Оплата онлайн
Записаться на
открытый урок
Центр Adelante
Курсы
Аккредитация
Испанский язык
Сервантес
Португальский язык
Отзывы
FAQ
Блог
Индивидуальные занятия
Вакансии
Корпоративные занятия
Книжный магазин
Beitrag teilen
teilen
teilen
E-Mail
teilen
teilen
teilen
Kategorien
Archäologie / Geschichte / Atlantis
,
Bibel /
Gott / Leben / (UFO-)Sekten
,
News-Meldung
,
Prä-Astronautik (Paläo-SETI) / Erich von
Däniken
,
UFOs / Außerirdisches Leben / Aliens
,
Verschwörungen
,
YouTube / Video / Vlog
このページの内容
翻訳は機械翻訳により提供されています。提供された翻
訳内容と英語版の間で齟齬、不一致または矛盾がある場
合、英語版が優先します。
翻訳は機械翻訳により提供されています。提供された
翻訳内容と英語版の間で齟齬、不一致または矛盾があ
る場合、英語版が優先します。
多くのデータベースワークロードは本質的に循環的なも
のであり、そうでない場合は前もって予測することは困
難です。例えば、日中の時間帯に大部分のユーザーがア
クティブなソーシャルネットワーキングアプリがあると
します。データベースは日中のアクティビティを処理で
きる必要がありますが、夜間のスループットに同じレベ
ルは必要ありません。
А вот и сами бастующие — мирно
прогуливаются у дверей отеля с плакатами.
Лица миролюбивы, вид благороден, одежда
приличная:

□ □ □

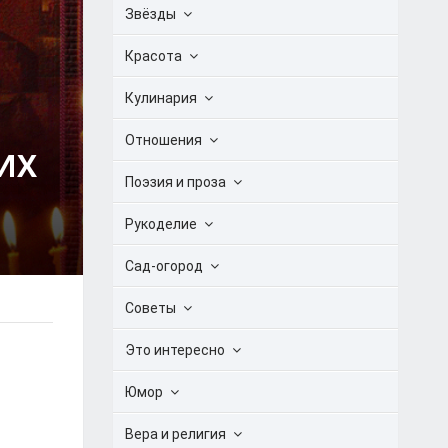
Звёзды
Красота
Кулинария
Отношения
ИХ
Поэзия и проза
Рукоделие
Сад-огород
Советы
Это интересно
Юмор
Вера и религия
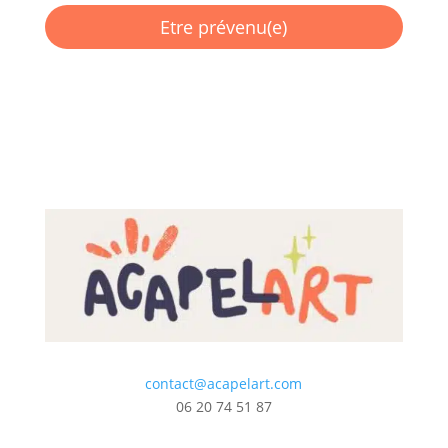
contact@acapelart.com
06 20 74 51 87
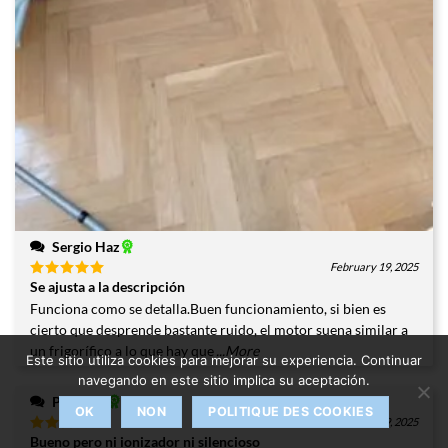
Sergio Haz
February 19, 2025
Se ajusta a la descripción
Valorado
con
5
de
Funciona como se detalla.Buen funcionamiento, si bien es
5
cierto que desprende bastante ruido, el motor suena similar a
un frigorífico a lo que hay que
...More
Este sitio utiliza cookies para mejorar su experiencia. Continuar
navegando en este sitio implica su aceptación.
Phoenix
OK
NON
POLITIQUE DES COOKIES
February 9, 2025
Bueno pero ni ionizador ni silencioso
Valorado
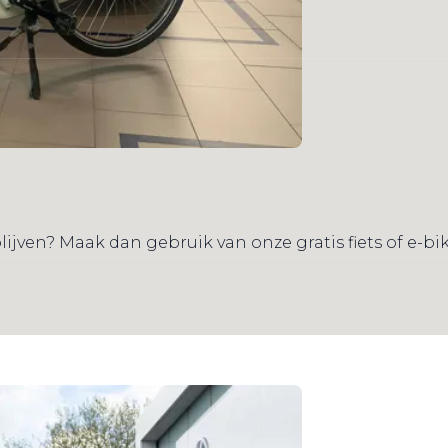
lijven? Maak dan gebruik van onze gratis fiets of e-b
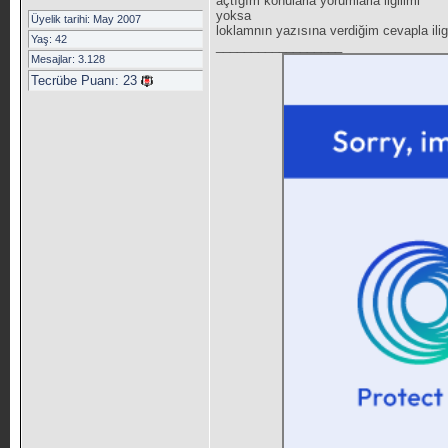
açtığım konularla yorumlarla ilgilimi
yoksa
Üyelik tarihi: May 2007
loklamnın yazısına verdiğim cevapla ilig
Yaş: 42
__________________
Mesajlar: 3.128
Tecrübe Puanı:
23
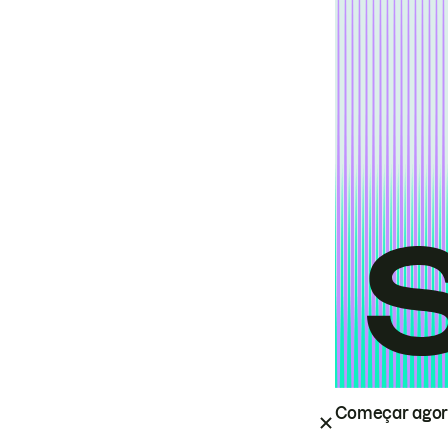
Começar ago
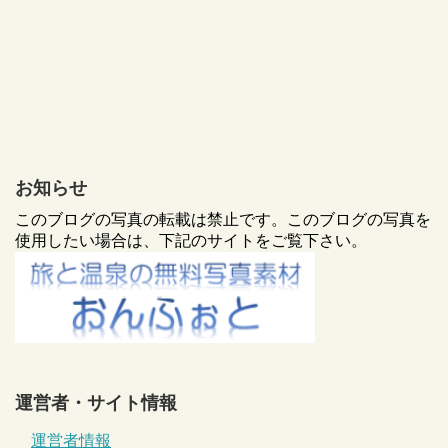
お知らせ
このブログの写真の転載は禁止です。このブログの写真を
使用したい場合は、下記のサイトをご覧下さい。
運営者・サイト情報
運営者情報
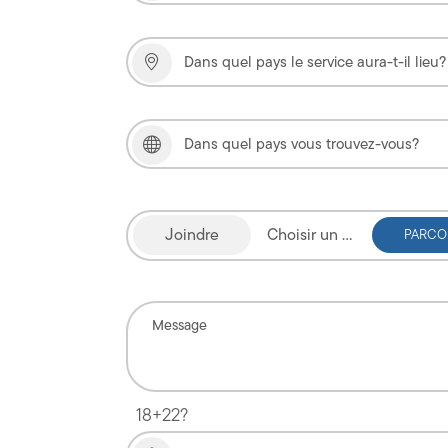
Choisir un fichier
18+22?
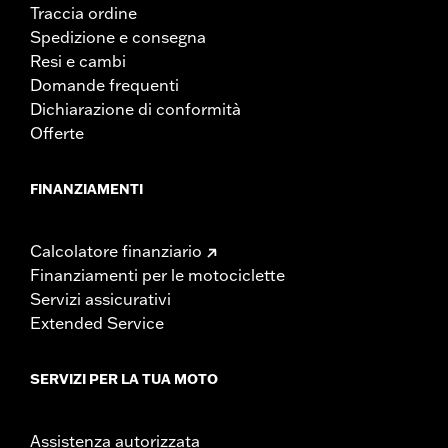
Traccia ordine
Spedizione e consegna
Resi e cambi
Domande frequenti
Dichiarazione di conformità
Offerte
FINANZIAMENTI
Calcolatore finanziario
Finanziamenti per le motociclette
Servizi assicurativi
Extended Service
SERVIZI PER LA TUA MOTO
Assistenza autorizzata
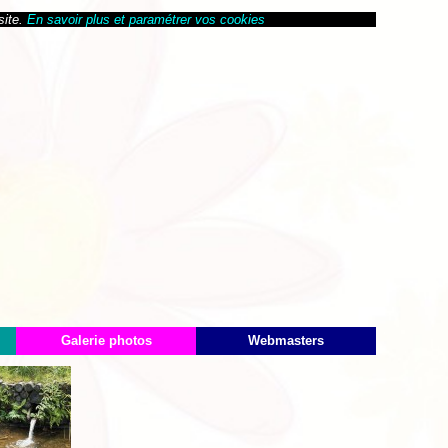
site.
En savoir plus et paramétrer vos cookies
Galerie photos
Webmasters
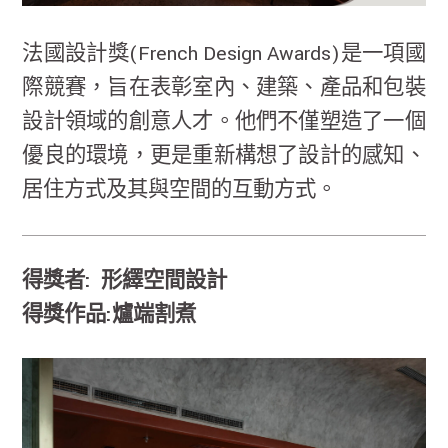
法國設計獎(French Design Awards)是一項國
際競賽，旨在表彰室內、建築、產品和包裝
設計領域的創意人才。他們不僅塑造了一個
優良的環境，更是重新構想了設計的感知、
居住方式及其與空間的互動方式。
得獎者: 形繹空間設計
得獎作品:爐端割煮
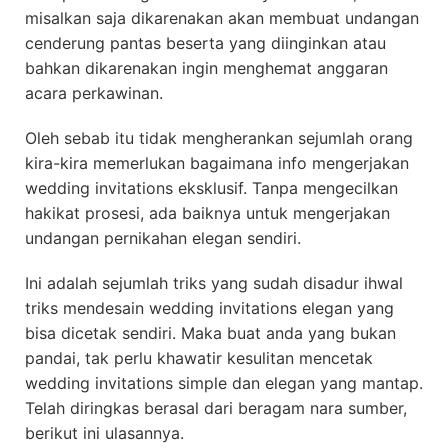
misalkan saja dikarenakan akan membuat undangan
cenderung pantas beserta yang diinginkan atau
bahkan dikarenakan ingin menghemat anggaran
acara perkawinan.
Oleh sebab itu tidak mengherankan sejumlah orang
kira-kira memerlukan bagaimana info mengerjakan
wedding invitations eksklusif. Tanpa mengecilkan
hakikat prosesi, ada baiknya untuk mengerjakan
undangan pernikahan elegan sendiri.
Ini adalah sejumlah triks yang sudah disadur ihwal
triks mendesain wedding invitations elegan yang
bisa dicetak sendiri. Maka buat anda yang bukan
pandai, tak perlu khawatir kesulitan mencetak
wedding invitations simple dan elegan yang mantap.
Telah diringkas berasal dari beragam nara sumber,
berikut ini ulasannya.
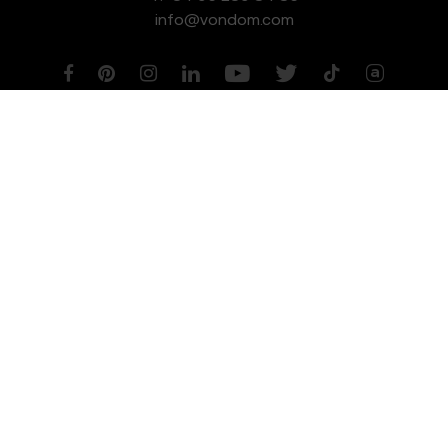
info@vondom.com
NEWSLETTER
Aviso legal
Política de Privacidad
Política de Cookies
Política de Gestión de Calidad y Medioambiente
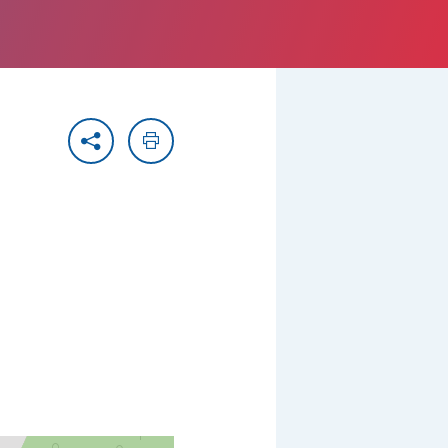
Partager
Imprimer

□ □ □

Retype the entries above exactly, but only from the line containing "Оплата онлайн" through the line containing "難です。例えば、日中の時間帯に大部分のユーザーがア", both included.

▶ [Written answer]:
Оплата онлайн
Записаться на
открытый урок
Центр Adelante
Курсы
Аккредитация
Испанский язык
Сервантес
Португальский язык
Отзывы
FAQ
Блог
Индивидуальные занятия
Вакансии
Корпоративные занятия
Книжный магазин
Beitrag teilen
teilen
teilen
E-Mail
teilen
teilen
teilen
Kategorien
Archäologie / Geschichte / Atlantis
,
Bibel /
Gott / Leben / (UFO-)Sekten
,
News-Meldung
,
Prä-Astronautik (Paläo-SETI) / Erich von
Däniken
,
UFOs / Außerirdisches Leben / Aliens
,
Verschwörungen
,
YouTube / Video / Vlog
このページの内容
翻訳は機械翻訳により提供されています。提供された翻
訳内容と英語版の間で齟齬、不一致または矛盾がある場
合、英語版が優先します。
翻訳は機械翻訳により提供されています。提供された
翻訳内容と英語版の間で齟齬、不一致または矛盾があ
る場合、英語版が優先します。
多くのデータベースワークロードは本質的に循環的なも
のであり、そうでない場合は前もって予測することは困
難です。例えば、日中の時間帯に大部分のユーザーがア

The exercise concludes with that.